* _EXTRAIT CHOISI_
TW/Attention : viol, violence, meurtre, suicide

La prostitution, en voilà un sujet qui fait débat : interdire ?, encadrer ?, symbole de soumission ?, de liberté absolue ?. Cette question divise au sein même des mouvements féministes1. Cependant, il existe une chose sur laquelle, je pense, nous nous accordons tou.te.s : la prostitution, telle qu’elle existe dans la majorité des États du monde, est dangereuse pour les personnes qui pratiquent ce métier : victimes d’agressions, d’arnaques, sous emprises, contraint.e.s, et même parfois assassiné.e.s. Chahdortt Djavann se concentre sur ce dernier cas de figure dans son livre Les putes voilées n’iront jamais au Paradis ! (Grasset, 2016). Ce titre provocateur cache un « femmage »2 à ces Iraniennes tuées parce que prostituées.

Donner la parole à celles qui ne l’ont plus

Le livre, bien que fictif, s’inspire de faits réels. En 2014, 16 femmes ont été assassinées dans la ville de Mashhad au nord-est de l’Iran d’abord, puis dans d’autres villes du pays. Leur point commun : elles se prostituaient. Pour plusieurs d’entre elles, personne n’a jamais cherché à les retrouver, n’a jamais déclaré leur disparition, n’a jamais demandé leur corps. Elles sont mortes dans l’ignorance et le désintérêt de tou.te.s, des mains d’un homme qui s’est dit faire son « devoir de musulman » en éradiquant des rues ces femmes. 

Dans son livre, l’autrice se donne pour mission de « donner la parole à ces femmes assassinées, les nommer, leur donner la parole, pour qu’elles racontent leur vie, leur histoire, leur passé, leurs sentiments, douleurs, doutes, souffrances, révoltes, et aussi leurs joies ». 

Voilà toute la beauté du roman : des témoignages, les uns après les autres, de femmes qui parlent avec une liberté absolue, sans ne plus rien risquer puisqu’elles ont déjà perdu le plus cher, leur vie. Elles ont été pendues, lapidées, étranglées. Elles ont été tuées par l’hypocrisie du régime. Elle nous raconte des « héroïnes au destin tragique ». Dans un ton cru, direct, parfois scandaleux, Chahdortt Djavann les raconte comme elles auraient pu être, sans idéaliser, sans lisser.

En parallèle de ces différents témoignages, l’autrice nous fait suivre les parcours de deux jeunes filles, amies d’enfance et séparées à l’âge de 12 ans, l’une d’entre elles étant mariée de force. On suit leurs parcours, leurs espoirs et leurs déceptions. Ayant plus de détails sur leurs vies, on s’attache davantage à ces deux jeunes protagonistes, on est encore plus déçu.e pour elles que leurs rêves d’enfant soient bafoués par une société patriarcale dans laquelle être aussi belles qu’elles, quand on est issues d’un milieu pauvre, est une malédiction.

* _DONNÉES FOURNIES_
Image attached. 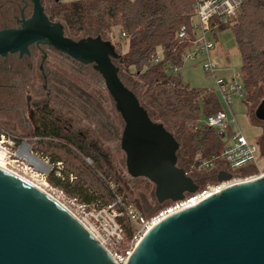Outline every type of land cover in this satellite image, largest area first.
<instances>
[{
	"label": "water",
	"instance_id": "water-1",
	"mask_svg": "<svg viewBox=\"0 0 264 264\" xmlns=\"http://www.w3.org/2000/svg\"><path fill=\"white\" fill-rule=\"evenodd\" d=\"M18 30L0 31V55L41 42L91 65L119 114L126 172L153 185L157 203L174 202L198 185L177 165L179 142L153 120L123 82L114 44L100 35L76 39L50 22L39 0ZM264 124V97L254 111ZM218 181L231 174L222 171ZM0 264H117L107 249L59 201L0 168ZM125 264H264V169L260 176L222 188L194 206L160 220L138 240Z\"/></svg>",
	"mask_w": 264,
	"mask_h": 264
},
{
	"label": "trees",
	"instance_id": "trees-1",
	"mask_svg": "<svg viewBox=\"0 0 264 264\" xmlns=\"http://www.w3.org/2000/svg\"><path fill=\"white\" fill-rule=\"evenodd\" d=\"M194 3L195 0H73L67 3L53 0L49 9L50 17L59 19L67 34L74 38L86 26L97 27L106 34L117 29L119 37L114 46L121 52V40H127L128 49L119 54L115 64L123 65L129 74L145 84L140 98L142 104L150 108L153 120L161 122L179 138L181 154L189 161L198 153L208 158L223 148L216 130L197 128L201 117H210L221 109L217 95L189 86L180 77V69L177 72L165 69L166 64L180 67L188 42L180 39L178 33L182 27L187 32L190 30ZM224 28L231 29L241 57L243 98L246 102L253 101L264 80V0H240L235 18L229 24L218 26V30ZM158 48L162 53L160 58ZM32 136L33 145L40 147L51 167L45 176L47 183L80 203L99 208L118 198L121 205L116 207L122 214L116 219L123 229V240H131L134 228L124 213L127 206L122 190L110 172L108 156L99 142L89 132L74 129L68 118L48 104L34 113ZM142 182L146 187L149 184Z\"/></svg>",
	"mask_w": 264,
	"mask_h": 264
},
{
	"label": "rangeland",
	"instance_id": "rangeland-1",
	"mask_svg": "<svg viewBox=\"0 0 264 264\" xmlns=\"http://www.w3.org/2000/svg\"><path fill=\"white\" fill-rule=\"evenodd\" d=\"M60 1L67 3L73 0ZM48 8H50V5H48ZM193 21H196L194 17ZM95 35H100L103 39L110 40L112 43L119 37L116 28L113 29L111 34H106L97 27L86 26L84 31L75 36V38ZM206 37L214 45L212 60L217 65L214 75L217 78H224L226 81H230L234 73H241L242 61L237 52L231 29L224 28L208 31L206 32ZM115 49L119 54L126 52L128 41L121 40V52L116 47ZM161 55V49L158 48L157 57L160 58ZM50 61L57 62L59 66L56 69L55 78L48 83V92H50L51 96L48 106L56 113L68 118L74 129L81 132H89L90 136L99 142L103 152L108 156L110 172L119 182L127 209H132L139 217L147 219L158 213L164 206L162 203L156 202L152 183L144 178H132L126 172L124 154L119 145L123 123L119 114L114 109L113 102L107 94L100 75L92 69L91 65L77 64L65 57H54ZM49 64L52 66L51 63ZM117 66L119 67V75L125 85L140 100L145 84L134 75L129 74L123 65L117 64ZM180 77L191 87L206 89L218 94L214 78L204 72L200 59L193 61L184 60L180 66ZM43 95L45 94L43 93ZM263 97L264 80L260 83L259 91L255 98L260 100ZM5 101V108L0 111V132L5 131L12 134L19 141L24 140L30 148L32 146V150L30 149L31 154L48 165L41 151H39L40 147L33 145L35 139L32 136L33 119L30 117V112L32 111L31 102L29 103L25 99H8ZM30 101L37 100L30 99ZM253 102L254 100L246 102L245 98L240 99L233 96L230 109L225 106L221 108L225 113V119L231 131L239 129L247 141L260 146L261 151L259 152V149H257L255 161L249 165L250 168L259 169H248L246 171L248 173V171L255 170L254 174L259 175L264 169V124L254 117L256 105ZM144 107L148 110L150 109L146 105ZM205 119L201 117L199 119L200 124H204ZM173 135L175 136L174 133ZM175 138L179 142L177 164L182 166L192 179L197 180L198 188L204 187L206 183H215V179L210 177V169L197 171L190 166L187 162L188 157L181 154V142L179 138L177 136ZM222 142L224 143V140ZM86 162L90 163V161ZM218 163H220V160L215 162V164ZM25 165V160L22 164H14L13 171L18 176L45 190V192L59 201L73 215H81V209L78 207L80 202L76 198L67 196L59 189L50 186L46 180L44 181V171L48 172L50 168L41 170L30 164L29 166ZM238 172L239 170L232 173L237 174ZM69 178L71 180L72 176L70 175ZM142 180L149 183L147 187ZM113 186L114 184L111 182L110 187L112 188ZM131 245H133V242L125 238L118 245L113 246L111 244L106 246V248L110 252H123L126 247Z\"/></svg>",
	"mask_w": 264,
	"mask_h": 264
},
{
	"label": "built area",
	"instance_id": "built-area-1",
	"mask_svg": "<svg viewBox=\"0 0 264 264\" xmlns=\"http://www.w3.org/2000/svg\"><path fill=\"white\" fill-rule=\"evenodd\" d=\"M239 6L240 0H195L193 17L196 21L194 22L192 20L188 32L182 27L178 33L180 39H187L188 42V47L181 56L180 66L184 60L193 61L200 59L204 72L214 78L218 93L215 94L220 101L221 107L225 106L228 109H230L233 96L240 99L244 97L242 74L240 72L234 73L230 81H226L224 78H217L214 75V70L217 66L212 60L214 45L207 39L206 32L216 30L220 25L229 24L237 15ZM165 69L167 71L177 72L180 67L178 65L166 64ZM225 118V113L221 108L214 115L207 117L204 124H200L198 120V129L199 127L205 126L216 130L218 137L224 140L223 148L220 152L208 158H204L198 153L189 161V164L197 171L214 168L230 173L231 177L224 181L206 183L204 187L198 188L194 193L186 194L183 199L169 202L158 213L148 219L139 217L132 209H124L125 215L134 228V235L131 239L133 245L129 246L124 252H110L106 248V246L111 244L116 246L123 241V229L116 219L122 214V212L117 211L116 207L117 205H121L120 200L116 198L111 204L100 208L94 205L79 204L78 207L81 209V215L74 216L107 249L117 264L126 263L129 254L138 240L149 228L160 220L194 206L201 199L208 197L206 195L215 189H219L224 185L229 186L243 182L261 175V173L259 175L254 174L255 170H253L254 172H246L248 169H259L250 168L249 166L255 161L257 149L260 152L259 145L257 146L247 141L239 129L237 131H231ZM23 147H27V152H30V146L24 140L18 141L8 132H0V159L7 169L13 171L14 164H22L24 162ZM85 160L90 161L88 158H85ZM219 160L220 163L215 164ZM25 164L29 166L26 161ZM57 165H60V163H57ZM242 167L245 168L241 170L240 168ZM47 168L51 169L49 164ZM237 170H239L237 174L232 173ZM48 172L44 171V181Z\"/></svg>",
	"mask_w": 264,
	"mask_h": 264
},
{
	"label": "flooded vegetation",
	"instance_id": "flooded-vegetation-1",
	"mask_svg": "<svg viewBox=\"0 0 264 264\" xmlns=\"http://www.w3.org/2000/svg\"><path fill=\"white\" fill-rule=\"evenodd\" d=\"M51 1L53 0H39L43 14L50 22L63 24L55 17H50L48 5ZM33 11V0H0V31L20 29L32 17ZM63 29L65 36L76 39L67 34L64 24ZM54 57L70 59L52 47L37 41L28 44L25 49L0 55V111L5 108V100L25 99L32 104L30 117L33 119L34 113L50 101L48 83L55 78L56 69L59 66L57 62L50 61ZM72 61L79 64L77 61ZM30 99L37 101H30ZM260 100L255 98L253 103L257 106ZM187 162L189 163V160ZM179 167L182 168V166ZM209 172H211L210 177L218 181L222 171L213 168Z\"/></svg>",
	"mask_w": 264,
	"mask_h": 264
},
{
	"label": "bare ground",
	"instance_id": "bare-ground-1",
	"mask_svg": "<svg viewBox=\"0 0 264 264\" xmlns=\"http://www.w3.org/2000/svg\"><path fill=\"white\" fill-rule=\"evenodd\" d=\"M23 157H24L25 161H26L28 164L34 166L35 168H38V169H41V170H45V169L47 168L46 163H44L42 160H40L38 157L34 156V155L31 154L30 152H27V147H23ZM3 164H4V163H3L2 160L0 159V168H4V169H6V170H8V171H10V172H12V173H14L15 175H18L17 173H15V172H13V171L7 169ZM252 179H255V178L253 177V178H250L249 180H252ZM28 182H29V181H28ZM31 184H33V183H31ZM33 185H34V184H33ZM35 186H36V185H35ZM224 186L226 187V185H224ZM224 186H222V187H224ZM229 186H230V185H229ZM36 187H38V186H36ZM222 187L219 188V189H215V190H213L211 193L207 194L206 196H210V195H212V194H214V193L220 191V190L222 189ZM38 188H40V187H38ZM40 189L43 190L42 188H40ZM43 191H45V190H43ZM199 199H201V198H199Z\"/></svg>",
	"mask_w": 264,
	"mask_h": 264
}]
</instances>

* _PROBLÈMES À RÉSOUDRE_
(a) Modifiez l'extrait en reprenant le passage compris entre « Dans son livre, l’autrice » et « idéaliser, sans lisser. », inclus, avec « régime » remplacé par « pouvoir ».
(b) Traduisez en anglais cette phrase de l'extrait : « Le livre, bien que fictif, s’inspire de faits réels. »
(c) D'après l'extrait, répondez brièvement :
(i) Chez quel éditeur et en quelle année le livre a-t-il paru ?
(ii) Dans quelle ville les premiers meurtres de 2014 ont-ils eu lieu ?
(iii) À quel âge les deux amies d'enfance ont-elles été séparées ?

* _RÉSULTATS OBTENUS_
(a)
Dans son livre, l’autrice se donne pour mission de « donner la parole à ces femmes assassinées, les nommer, leur donner la parole, pour qu’elles racontent leur vie, leur histoire, leur passé, leurs sentiments, douleurs, doutes, souffrances, révoltes, et aussi leurs joies ». 

Voilà toute la beauté du roman : des témoignages, les uns après les autres, de femmes qui parlent avec une liberté absolue, sans ne plus rien risquer puisqu’elles ont déjà perdu le plus cher, leur vie. Elles ont été pendues, lapidées, étranglées. Elles ont été tuées par l’hypocrisie du pouvoir. Elle nous raconte des « héroïnes au destin tragique ». Dans un ton cru, direct, parfois scandaleux, Chahdortt Djavann les raconte comme elles auraient pu être, sans idéaliser, sans lisser.

(b) The book, although fictional, is inspired by real events.

(c)
(i) Chez Grasset, en 2016.
(ii) À Mashhad, au nord-est de l’Iran.
(iii) À 12 ans.